Why Pope Francis rocked in 2014

AUSTRALIA
news.com.au

[with video]

FROM his comments about “spiritual Alzheimer’s” to his appearance on the cover of Rolling Stone magazine, it’s been a big year for Pope Francis.

As the world prepares to celebrate Christmas, we look back on some of the most awesome things the ever-smiling Pope Francis did in 2014:

He blasted the Vatican bureaucracy

Proving he’s not afraid to take on the big guns in the lead-up, Pope Francis issued a blistering critique of the Vatican bureaucracy that serves him, denouncing how some people lust for power at all costs, live hypocritical double lives and suffer from “spiritual Alzheimer’s” that has made them forget they’re supposed to be joyful men of God.

Francis’s Christmas greeting to the cardinals, bishops and priests who run the Holy See was no joyful exchange of holiday good wishes. Rather, it was a sobering catalogue of 15 sins of the Curia that Francis said he hoped would be atoned for and cured in the new year.

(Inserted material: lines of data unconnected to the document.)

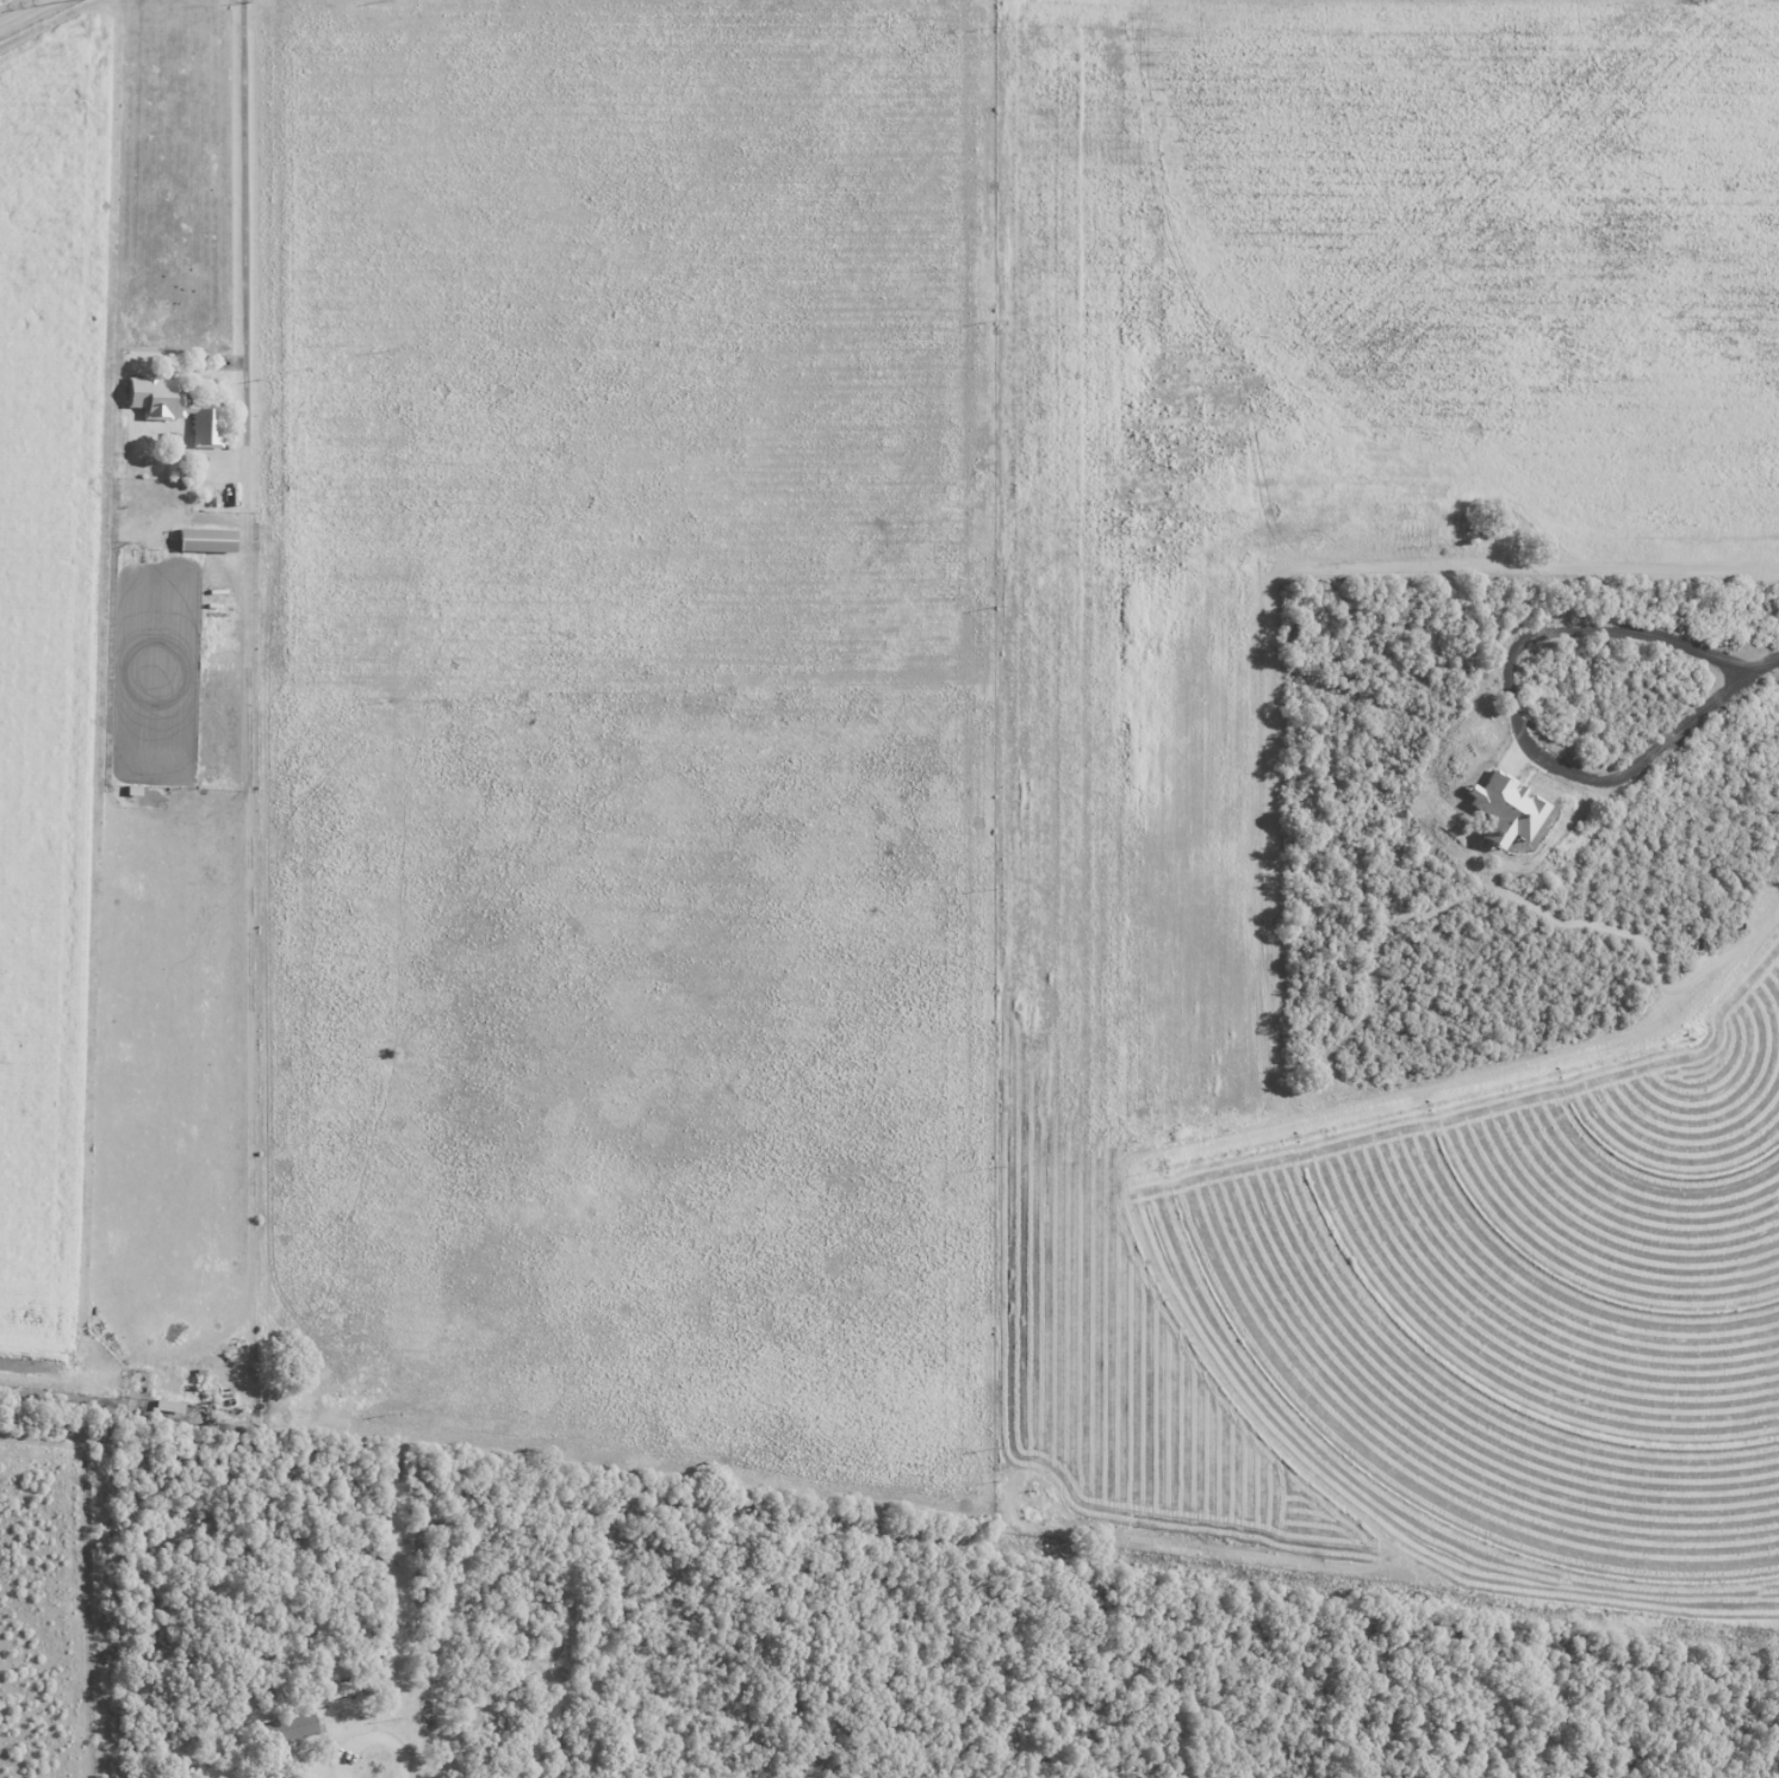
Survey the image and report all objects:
road: (22, 10)
road: (245, 231)
building: (184, 412)
building: (209, 541)
road: (1768, 664)
road: (1507, 711)
building: (1501, 811)
building: (171, 1407)
road: (1028, 1581)
building: (291, 1730)
road: (374, 1741)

He had some zingers: How the “terrorism of gossip” can “kill the reputation of our colleagues and brothers in cold blood.” How cliques can “enslave their members and become a cancer that threatens the harmony of the body” and eventually kill it by “friendly fire.” About how some suffer from a “pathology of power” that makes them seek power at all costs, even if it means defaming or discrediting others publicly. …

He promised to take a strong stance against abuse scandals

In April, Pope Francis asked for forgiveness for the “evil” damage to children caused by sexual abusers in the clergy. In his strongest statement on the subject yet, he described the abuse as a “moral damage carried out by men of the Church”, and said “sanctions” would be imposed.

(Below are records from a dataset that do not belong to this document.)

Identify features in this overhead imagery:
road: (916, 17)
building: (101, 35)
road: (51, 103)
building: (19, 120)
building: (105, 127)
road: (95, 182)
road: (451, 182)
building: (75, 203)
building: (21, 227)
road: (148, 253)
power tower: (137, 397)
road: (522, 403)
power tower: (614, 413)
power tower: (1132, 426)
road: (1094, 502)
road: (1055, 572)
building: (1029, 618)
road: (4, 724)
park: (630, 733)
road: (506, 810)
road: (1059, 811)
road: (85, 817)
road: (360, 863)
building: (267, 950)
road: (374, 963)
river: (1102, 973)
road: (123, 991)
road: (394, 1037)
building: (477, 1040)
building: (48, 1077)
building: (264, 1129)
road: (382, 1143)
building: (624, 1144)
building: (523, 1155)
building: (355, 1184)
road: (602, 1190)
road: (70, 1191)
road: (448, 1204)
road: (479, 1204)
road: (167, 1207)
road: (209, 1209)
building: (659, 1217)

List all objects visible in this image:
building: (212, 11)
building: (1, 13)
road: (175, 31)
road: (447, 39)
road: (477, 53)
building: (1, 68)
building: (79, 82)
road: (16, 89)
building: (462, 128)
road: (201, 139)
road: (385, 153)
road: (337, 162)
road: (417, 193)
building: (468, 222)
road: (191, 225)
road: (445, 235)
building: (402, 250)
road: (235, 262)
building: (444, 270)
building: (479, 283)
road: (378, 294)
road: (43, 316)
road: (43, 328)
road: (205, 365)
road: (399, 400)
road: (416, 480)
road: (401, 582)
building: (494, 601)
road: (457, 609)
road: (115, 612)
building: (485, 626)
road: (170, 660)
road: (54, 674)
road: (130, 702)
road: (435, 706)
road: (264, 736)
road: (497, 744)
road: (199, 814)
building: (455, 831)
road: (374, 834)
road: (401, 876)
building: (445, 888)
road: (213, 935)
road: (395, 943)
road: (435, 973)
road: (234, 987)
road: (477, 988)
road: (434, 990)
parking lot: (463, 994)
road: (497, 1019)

The statement, made in a meeting with a child rights group, didn’t hold back.

Pope Francis pleaded for forgiveness for the “evil” of priests who sexually abused children, and promised to take an even stronger stand than before against Catholic abuse scandals.

“I feel compelled to personally take on all the evil that some priests — quite a few in number, (although) obviously not compared to the number of all priests —  to personally ask for forgiveness for the damage they have done for having sexually abused children,” he said.